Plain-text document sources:
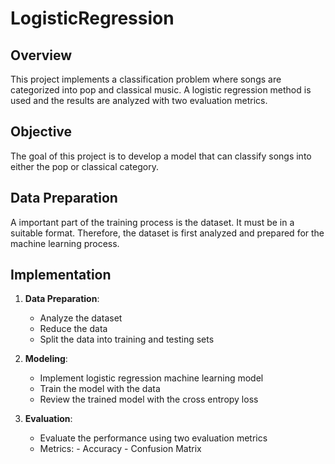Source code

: # LogisticRegression

## Overview

This project implements a classification problem where songs are categorized into pop and classical music. A logistic regression method is used and the results are analyzed with two evaluation metrics.

## Objective

The goal of this project is to develop a model that can classify songs into either the pop or classical category.

## Data Preparation

A important part of the training process is the dataset. It must be in a suitable format. Therefore, the dataset is first analyzed and prepared for the machine learning process. 

## Implementation

1. **Data Preparation**:
   - Analyze the dataset
   - Reduce the data
   - Split the data into training and testing sets

2. **Modeling**:
   - Implement logistic regression machine learning model
   - Train the model with the data
   - Review the trained model with the cross entropy loss

3. **Evaluation**:
   - Evaluate the performance using two evaluation metrics
   - Metrics: - Accuracy
              - Confusion Matrix


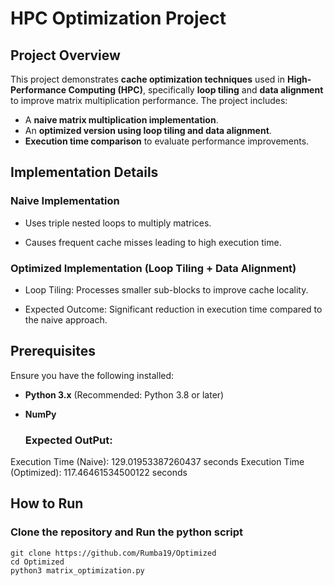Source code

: # **HPC Optimization Project**

## **Project Overview**
This project demonstrates **cache optimization techniques** used in **High-Performance Computing (HPC)**, specifically **loop tiling** and **data alignment** to improve matrix multiplication performance. The project includes:
- A **naive matrix multiplication implementation**.
- An **optimized version using loop tiling and data alignment**.
- **Execution time comparison** to evaluate performance improvements.


## **Implementation Details**

### **Naive Implementation**

- Uses triple nested loops to multiply matrices.

- Causes frequent cache misses leading to high execution time.

### **Optimized Implementation (Loop Tiling + Data Alignment)**

- Loop Tiling: Processes smaller sub-blocks to improve cache locality.

- Expected Outcome: Significant reduction in execution time compared to the naive approach.

## **Prerequisites**
Ensure you have the following installed:
- **Python 3.x** (Recommended: Python 3.8 or later)
- **NumPy**

  ### **Expected OutPut:**
 Execution Time (Naive): 129.01953387260437 seconds
Execution Time (Optimized): 117.46461534500122 seconds
## **How to Run**
### **Clone the repository and Run the python script**
    git clone https://github.com/Rumba19/Optimized
    cd Optimized
    python3 matrix_optimization.py


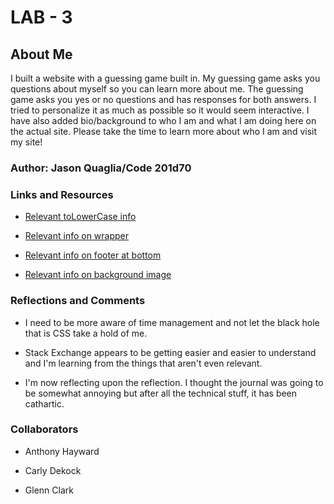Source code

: # LAB - 3

## About Me

I built a website with a guessing game built in. My guessing game asks you questions about myself so you can learn more about me. The guessing game asks you yes or no questions and has responses for both answers. I tried to personalize it as much as possible so it would seem interactive. I have also added bio/background to who I am and what I am doing here on the actual site. Please take the time to learn more about who I am and visit my site!

### Author: Jason Quaglia/Code 201d70

### Links and Resources

* [Relevant toLowerCase info](https://developer.mozilla.org/en-US/docs/Web/JavaScript/Reference/Global_Objects/String/toLowerCase)

* [Relevant info on wrapper](https://stackoverflow.com/questions/5275410/what-is-the-correct-way-to-do-a-css-wrapper)

* [Relevant info on footer at bottom](https://www.freecodecamp.org/news/how-to-keep-your-footer-where-it-belongs-59c6aa05c59c/)

* [Relevant info on background image](https://www.codesdope.com/blog/article/fixed-background-scrolling-effect-using-css/)

### Reflections and Comments

* I need to be more aware of time management and not let the black hole that is CSS take a hold of me.

* Stack Exchange appears to be getting easier and easier to understand and I'm learning from the things that aren't even relevant.

* I'm now reflecting upon the reflection. I thought the journal was going to be somewhat annoying but after all the technical stuff, it has been cathartic.

### Collaborators

* Anthony Hayward

* Carly Dekock

* Glenn Clark
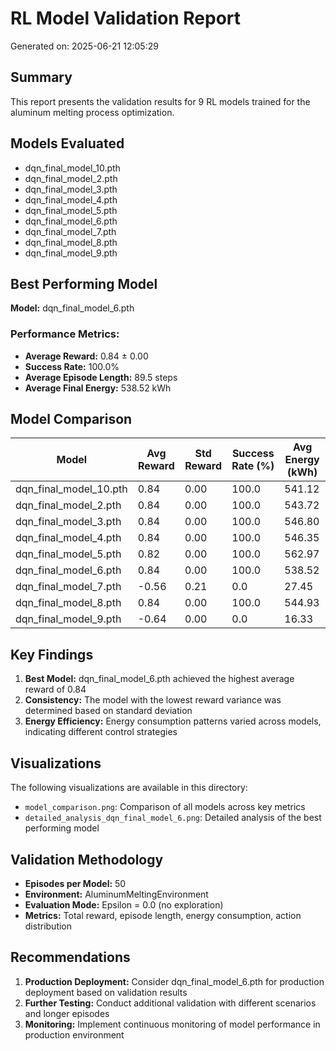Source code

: # RL Model Validation Report

Generated on: 2025-06-21 12:05:29

## Summary

This report presents the validation results for 9 RL models trained for the aluminum melting process optimization.

## Models Evaluated

- dqn_final_model_10.pth
- dqn_final_model_2.pth
- dqn_final_model_3.pth
- dqn_final_model_4.pth
- dqn_final_model_5.pth
- dqn_final_model_6.pth
- dqn_final_model_7.pth
- dqn_final_model_8.pth
- dqn_final_model_9.pth

## Best Performing Model

**Model:** dqn_final_model_6.pth

### Performance Metrics:
- **Average Reward:** 0.84 ± 0.00
- **Success Rate:** 100.0%
- **Average Episode Length:** 89.5 steps
- **Average Final Energy:** 538.52 kWh

## Model Comparison

| Model | Avg Reward | Std Reward | Success Rate (%) | Avg Energy (kWh) |
|-------|------------|------------|------------------|------------------|
| dqn_final_model_10.pth | 0.84 | 0.00 | 100.0 | 541.12 |
| dqn_final_model_2.pth | 0.84 | 0.00 | 100.0 | 543.72 |
| dqn_final_model_3.pth | 0.84 | 0.00 | 100.0 | 546.80 |
| dqn_final_model_4.pth | 0.84 | 0.00 | 100.0 | 546.35 |
| dqn_final_model_5.pth | 0.82 | 0.00 | 100.0 | 562.97 |
| dqn_final_model_6.pth | 0.84 | 0.00 | 100.0 | 538.52 |
| dqn_final_model_7.pth | -0.56 | 0.21 | 0.0 | 27.45 |
| dqn_final_model_8.pth | 0.84 | 0.00 | 100.0 | 544.93 |
| dqn_final_model_9.pth | -0.64 | 0.00 | 0.0 | 16.33 |

## Key Findings

1. **Best Model:** dqn_final_model_6.pth achieved the highest average reward of 0.84
2. **Consistency:** The model with the lowest reward variance was determined based on standard deviation
3. **Energy Efficiency:** Energy consumption patterns varied across models, indicating different control strategies

## Visualizations

The following visualizations are available in this directory:
- `model_comparison.png`: Comparison of all models across key metrics
- `detailed_analysis_dqn_final_model_6.png`: Detailed analysis of the best performing model

## Validation Methodology

- **Episodes per Model:** 50
- **Environment:** AluminumMeltingEnvironment
- **Evaluation Mode:** Epsilon = 0.0 (no exploration)
- **Metrics:** Total reward, episode length, energy consumption, action distribution

## Recommendations

1. **Production Deployment:** Consider dqn_final_model_6.pth for production deployment based on validation results
2. **Further Testing:** Conduct additional validation with different scenarios and longer episodes
3. **Monitoring:** Implement continuous monitoring of model performance in production environment
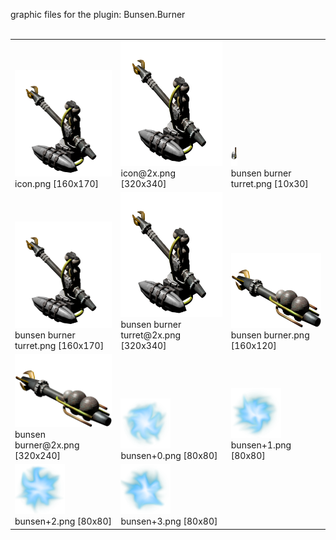 graphic files for the plugin: Bunsen.Burner<br>
<br>
<table>
	<tr valign="bottom">
		<td><a href="https://github.com/LixiChronikouOriou/ES-plugins/blob/main/myplugins/Bunsen.Burner/icon.png"><img src="https://raw.githubusercontent.com/LixiChronikouOriou/ES-plugins/refs/heads/main/myplugins/Bunsen.Burner/icon.png" width="160" height="170"></a><br>
		icon.png [160x170]</td>
		<td><a href="https://github.com/LixiChronikouOriou/ES-plugins/blob/main/myplugins/Bunsen.Burner/icon@2x.png"><img src="https://raw.githubusercontent.com/LixiChronikouOriou/ES-plugins/refs/heads/main/myplugins/Bunsen.Burner/icon@2x.png" height="200"></a><br>
		icon@2x.png [320x340]</td>
		<td><a href="https://github.com/LixiChronikouOriou/ES-plugins/blob/main/myplugins/Bunsen.Burner/images/hardpoint/bunsen burner turret.png"><img src="https://raw.githubusercontent.com/LixiChronikouOriou/ES-plugins/refs/heads/main/myplugins/Bunsen.Burner/images/hardpoint/bunsen burner turret.png" width="10" height="30"></a><br>
		bunsen burner turret.png [10x30]</td>
	</tr>
	<tr valign="bottom">
		<td><a href="https://github.com/LixiChronikouOriou/ES-plugins/blob/main/myplugins/Bunsen.Burner/images/outfit/bunsen burner turret.png"><img src="https://raw.githubusercontent.com/LixiChronikouOriou/ES-plugins/refs/heads/main/myplugins/Bunsen.Burner/images/outfit/bunsen burner turret.png" width="160" height="170"></a><br>
		bunsen burner turret.png [160x170]</td>
		<td><a href="https://github.com/LixiChronikouOriou/ES-plugins/blob/main/myplugins/Bunsen.Burner/images/outfit/bunsen burner turret@2x.png"><img src="https://raw.githubusercontent.com/LixiChronikouOriou/ES-plugins/refs/heads/main/myplugins/Bunsen.Burner/images/outfit/bunsen burner turret@2x.png" height="200"></a><br>
		bunsen burner turret@2x.png [320x340]</td>
		<td><a href="https://github.com/LixiChronikouOriou/ES-plugins/blob/main/myplugins/Bunsen.Burner/images/outfit/bunsen burner.png"><img src="https://raw.githubusercontent.com/LixiChronikouOriou/ES-plugins/refs/heads/main/myplugins/Bunsen.Burner/images/outfit/bunsen burner.png" width="160" height="120"></a><br>
		bunsen burner.png [160x120]</td>
	</tr>
	<tr valign="bottom">
		<td><a href="https://github.com/LixiChronikouOriou/ES-plugins/blob/main/myplugins/Bunsen.Burner/images/outfit/bunsen burner@2x.png"><img src="https://raw.githubusercontent.com/LixiChronikouOriou/ES-plugins/refs/heads/main/myplugins/Bunsen.Burner/images/outfit/bunsen burner@2x.png" width="200"></a><br>
		bunsen burner@2x.png [320x240]</td>
		<td><a href="https://github.com/LixiChronikouOriou/ES-plugins/blob/main/myplugins/Bunsen.Burner/images/projectile/bunsen+0.png"><img src="https://raw.githubusercontent.com/LixiChronikouOriou/ES-plugins/refs/heads/main/myplugins/Bunsen.Burner/images/projectile/bunsen+0.png" width="80" height="80"></a><br>
		bunsen+0.png [80x80]</td>
		<td><a href="https://github.com/LixiChronikouOriou/ES-plugins/blob/main/myplugins/Bunsen.Burner/images/projectile/bunsen+1.png"><img src="https://raw.githubusercontent.com/LixiChronikouOriou/ES-plugins/refs/heads/main/myplugins/Bunsen.Burner/images/projectile/bunsen+1.png" width="80" height="80"></a><br>
		bunsen+1.png [80x80]</td>
	</tr>
	<tr valign="bottom">
		<td><a href="https://github.com/LixiChronikouOriou/ES-plugins/blob/main/myplugins/Bunsen.Burner/images/projectile/bunsen+2.png"><img src="https://raw.githubusercontent.com/LixiChronikouOriou/ES-plugins/refs/heads/main/myplugins/Bunsen.Burner/images/projectile/bunsen+2.png" width="80" height="80"></a><br>
		bunsen+2.png [80x80]</td>
		<td><a href="https://github.com/LixiChronikouOriou/ES-plugins/blob/main/myplugins/Bunsen.Burner/images/projectile/bunsen+3.png"><img src="https://raw.githubusercontent.com/LixiChronikouOriou/ES-plugins/refs/heads/main/myplugins/Bunsen.Burner/images/projectile/bunsen+3.png" width="80" height="80"></a><br>
		bunsen+3.png [80x80]</td>
		<td></td>
	</tr>
</table>
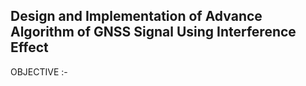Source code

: ## Design and Implementation of Advance Algorithm of GNSS Signal Using Interference Effect

OBJECTIVE :-

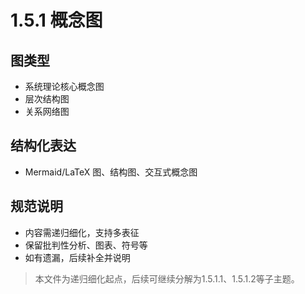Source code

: # 1.5.1 概念图

## 图类型

- 系统理论核心概念图
- 层次结构图
- 关系网络图

## 结构化表达

- Mermaid/LaTeX 图、结构图、交互式概念图

## 规范说明

- 内容需递归细化，支持多表征
- 保留批判性分析、图表、符号等
- 如有遗漏，后续补全并说明

> 本文件为递归细化起点，后续可继续分解为1.5.1.1、1.5.1.2等子主题。
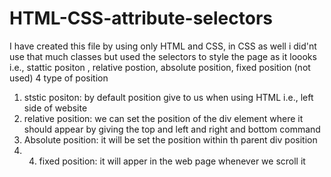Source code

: # HTML-CSS-attribute-selectors
I have created this file by using only HTML and CSS, in CSS as well i did'nt use that much classes but used the selectors  to style the page as it loooks i.e., stattic positon , relative postion, absolute position, fixed position (not used) 
4 type of position
1. ststic positon: by default position give to us when using HTML i.e., left side of website
2. relative position: we can set the position of the div element where it should appear by giving the top and left and right and bottom command
3. Absolute position: it will be set the position within th parent div position
4. 4. fixed position: it will apper in the web page whenever we scroll it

What you should do: From the first line of the entries above down to the line holding "## **Project Overview**", quote each line exactly and nothing else, skipping pictures.

Result of the task:
Source code

: # LogisticRegression

## Overview

This project implements a classification problem where songs are categorized into pop and classical music. A logistic regression method is used and the results are analyzed with two evaluation metrics.

## Objective

The goal of this project is to develop a model that can classify songs into either the pop or classical category.

## Data Preparation

A important part of the training process is the dataset. It must be in a suitable format. Therefore, the dataset is first analyzed and prepared for the machine learning process. 

## Implementation

1. **Data Preparation**:
   - Analyze the dataset
   - Reduce the data
   - Split the data into training and testing sets

2. **Modeling**:
   - Implement logistic regression machine learning model
   - Train the model with the data
   - Review the trained model with the cross entropy loss

3. **Evaluation**:
   - Evaluate the performance using two evaluation metrics
   - Metrics: - Accuracy
              - Confusion Matrix


Source code

: # **HPC Optimization Project**

## **Project Overview**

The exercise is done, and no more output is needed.